Brobeck Jean-Paul - Un miroir pour trois visages
LE CARNAVAL de DUNKERQUE.

Prenez la carte de France. Mettez votre doigt tout en haut. C’est là que vous trouverez Dunkerque : la ville la plus au Nord. Métallurgie, raffinerie de pétrole, activités portuaires, sont les points forts. Mais à côté du transport maritime, Dunkerque est aussi un port de pêche d’où partaient les marins qui allaient à la grande pêche sur les bans de Terre-Neuve. C’étaient les années du « Grand Métier. »
Les marins pêcheurs de l’époque partaient sur de grands voiliers sur lesquels étaient chargées leurs doris, des barques. Arrivés sur les bans de pêche, on mettait les doris à la mer et les marins partaient à la rame dans la brume et le brouillard à la pêche à la morue Ils revenaient de temps en temps au bateau mère pour embarquer leur pêche. Les poissons étaient vidés et conservés dans du sel. Le « saleur » était un homme bien payé car de son habileté dépendait la qualité du poisson. Trop salé, le poisson était invendable, pas assez salé le poisson pourrissait.
La campagne de pêche durait plusieurs mois et les pêcheurs touchaient donc une avance équivalente à environ la moitié de leur salaire. Ils touchaient l’autre moitié, plus éventuellement des primes, à condition de revenir vivants. C’est vous dire combien le Grand Métier était dangereux !
Le départ en campagne de pêche était l’occasion d’une grande fête et cela pour deux raisons. Tout d’abord, les marins se sentaient riches et d’autre part ils savaient qu’ils encourraient de grands risques.
Pour fêter leur départ, ils défilaient dans les rues avec leur uniforme, c’est-à-dire leur ciré et leur canne à pêche au bout de laquelle ils fixaient un poisson fumé. C’est là l’origine du personnage du Fiegeman, ou Fischerman, Fishermen. Les marins allaient du bistrot en bistrot ou entraient chez des particuliers qui les recevaient. C’est ce qu’on appelle « faire chapelle ».
Dunkerque était situé dans un marais. Les bourgeois, eux, habitaient une petite ville voisine, Bergues distante d’une dizaine de kilomètres.
À l’époque les critères d’esthétiques voulaient que les femmes aient la peau très blanche et les élégantes portaient donc ombrelle pour venir voir le « bas peuple » qui s’amusait.
Un jour, un pêcheur fixa un parapluie ou bout de sa canne à pêche, pour se moquer.
Depuis, les cannes devinrent de plus en plus longues et les parapluies de plus en plus petits. C’est l’une des multiples explications des parapluies, véritables symboles du carnaval de Dunkerque. Maintenant, les parapluies font souvent place à des plumeaux et rares sont les carnavaleux déguisés en Fiegeman. On se déguise tout simplement.

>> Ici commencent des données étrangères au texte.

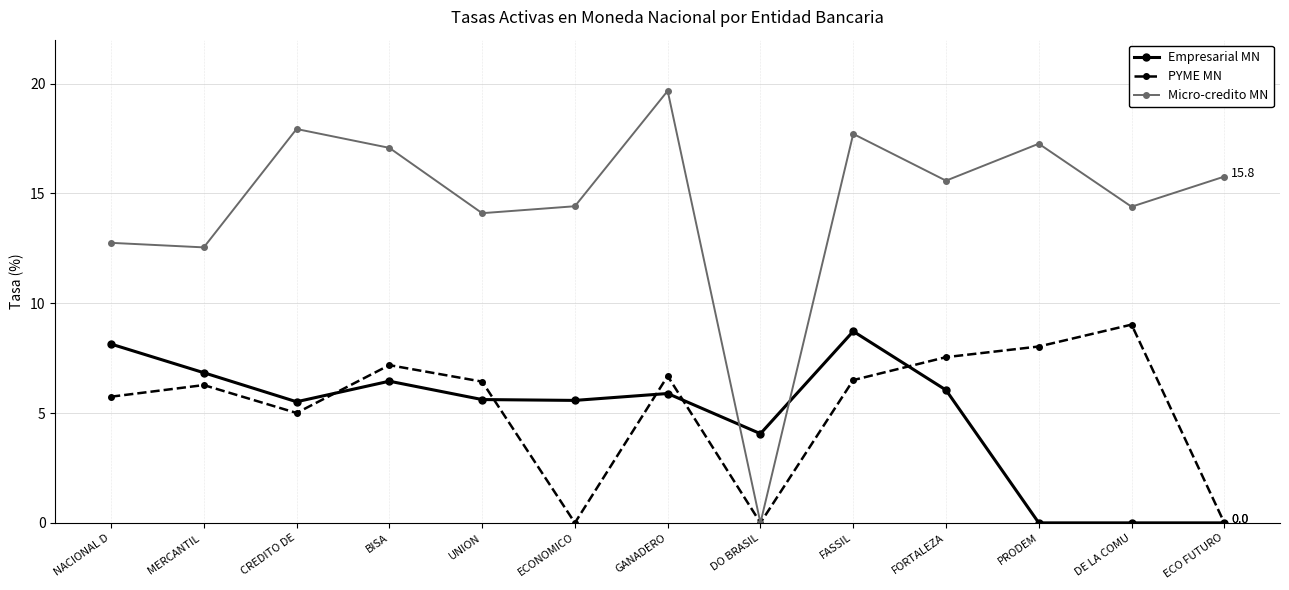

The Empresarial MN series shows 6.8 at MERCANTIL . True or false?

True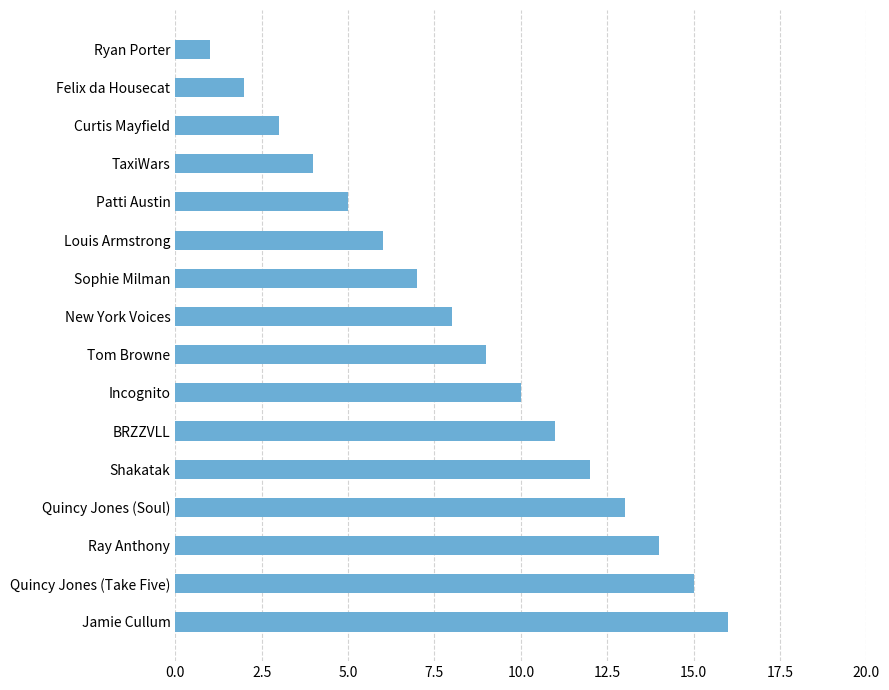

What is the difference between the maximum and minimum values?

15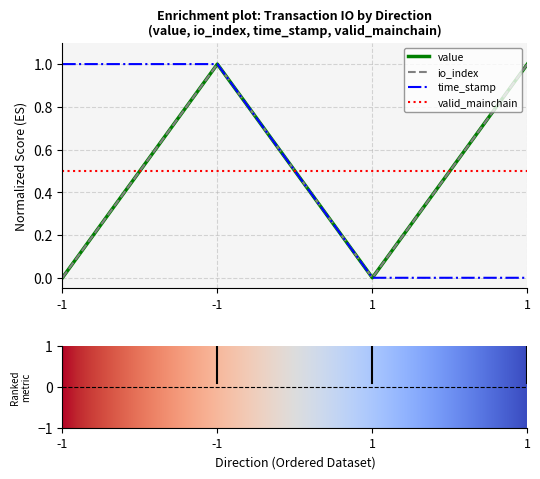

Which series has the largest range (max minus min)?

io_index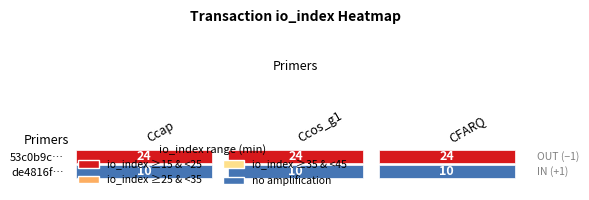

Which series has the widest spread of values?

53c0b9c87a71e08c5ce1efee3027a233a391d8f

Le carnaval de Dunkerque est apparemment désorganisé. C’est-à-dire que les gens marchent dans les rues sans trajet précis avec un mot d’ordre :
« T’as pas vu la bande ? »
La bande de quoi ?
La bande des pêcheurs bien sûr !
La bande parcourt les rues de la ville sous la conduite d’un personnage imporatnt appelé le « Cô ». qui marche en tête du cortège juste avant les musiciens.
Il y a eu des « Cô » célèbres comme Cô Pinard.
Pendant la marche, les musiciens marquent des arrêts et la foule qui suit pousse très fort pour essayer de faire avancer le cortège.
Vers le soir, la bande se retrouve à un endroit précis. À Dunkerque, c’est devant la mairie où le Maire jette des poissons fumés à la foule. À Malo les Bains, on se retrouve place Turenne, autour du kiosque à musique.

Et le défile s’arrête immanquablement par la Chanson à Jean Bart, le fameux Corsaire de Dunkerque.
Agenouillés, les gens entament l’Hymne à Jean Bart. L’émotion saisit alors la foule et il n’est pas rare de voir couler les larmes sur les visages.

On chante, on crie, on a froid, on est en plein hiver, mais on a chaud dans le cœur et pour sûr, on ne ratera pas le carnaval de l’an prochain.